Slow vectorized operations compared to Matlab double

Joe 10 months ago updated by Pavel Holoborodko 10 months ago 2

I've noticed when doing vectorized operations with advanpix mp data structures, it's extremely slow compared to Matlab. For example, consider the follow code where I initialize 1000x1000 sparse, random matrices using both Matlab double and advanpix double data structures:

A_matlab = sprand(1000,1000,.2);
A_advanpix = mp(sprand(1000,1000,.2),16);

I then time the operation of "zeroing out" the first 100 rows in each

A_matlab(1:100,:) = 0;
toc Elapsed time is 0.008518 seconds.

A_advanpix(1:100,:) = 0;
toc Elapsed time is 2.534518 seconds.

Of course, this naturally gets much worse as the size of A increases. Is this behavior expected or am I using the advanpix data structures incorrectly?

Thank you!


Under review

Yes, unfortunately, this is expected behavior, at least for now. MATLAB doesn't allow overloading sparse data types, so we must use workarounds to add our own sparse matrix type. This comes with copy overhead in each operation (even in indexed access).

That is why, for maximum speed, please try to avoid element-wise access operations for sparse matrices (assignment/reading).
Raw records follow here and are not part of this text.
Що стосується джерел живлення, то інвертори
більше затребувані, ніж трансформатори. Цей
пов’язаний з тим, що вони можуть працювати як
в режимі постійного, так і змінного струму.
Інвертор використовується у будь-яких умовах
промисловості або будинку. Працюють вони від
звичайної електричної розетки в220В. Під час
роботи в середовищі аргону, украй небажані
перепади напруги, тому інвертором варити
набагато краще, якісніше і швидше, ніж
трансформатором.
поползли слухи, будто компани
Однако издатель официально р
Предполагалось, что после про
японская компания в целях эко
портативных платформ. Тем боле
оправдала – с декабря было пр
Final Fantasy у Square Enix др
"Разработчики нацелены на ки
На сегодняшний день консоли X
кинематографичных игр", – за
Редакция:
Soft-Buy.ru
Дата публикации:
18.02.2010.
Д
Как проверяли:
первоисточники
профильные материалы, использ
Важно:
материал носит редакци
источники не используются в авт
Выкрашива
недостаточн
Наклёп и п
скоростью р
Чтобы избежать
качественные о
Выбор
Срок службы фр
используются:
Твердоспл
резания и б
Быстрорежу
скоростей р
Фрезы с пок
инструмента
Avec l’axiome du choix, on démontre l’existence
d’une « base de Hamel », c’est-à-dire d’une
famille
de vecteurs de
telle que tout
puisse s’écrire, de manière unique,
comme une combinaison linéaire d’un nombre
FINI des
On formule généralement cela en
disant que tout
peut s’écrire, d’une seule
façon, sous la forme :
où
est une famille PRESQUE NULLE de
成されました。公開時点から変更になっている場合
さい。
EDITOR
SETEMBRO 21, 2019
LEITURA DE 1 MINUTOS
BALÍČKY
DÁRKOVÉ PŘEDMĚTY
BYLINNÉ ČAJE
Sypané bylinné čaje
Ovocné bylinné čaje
For example, when assembling sparse matrix, generate arrays of non-zeros and their indices separately, and then convert them into sparse matrix using command "sparse".


Starting from September, we have been working on new ideas on how to reduce copy-overhead further (now we are using undocumented functions in MATLAB, etc.). I hope this will allow us to reduce timings in future versions.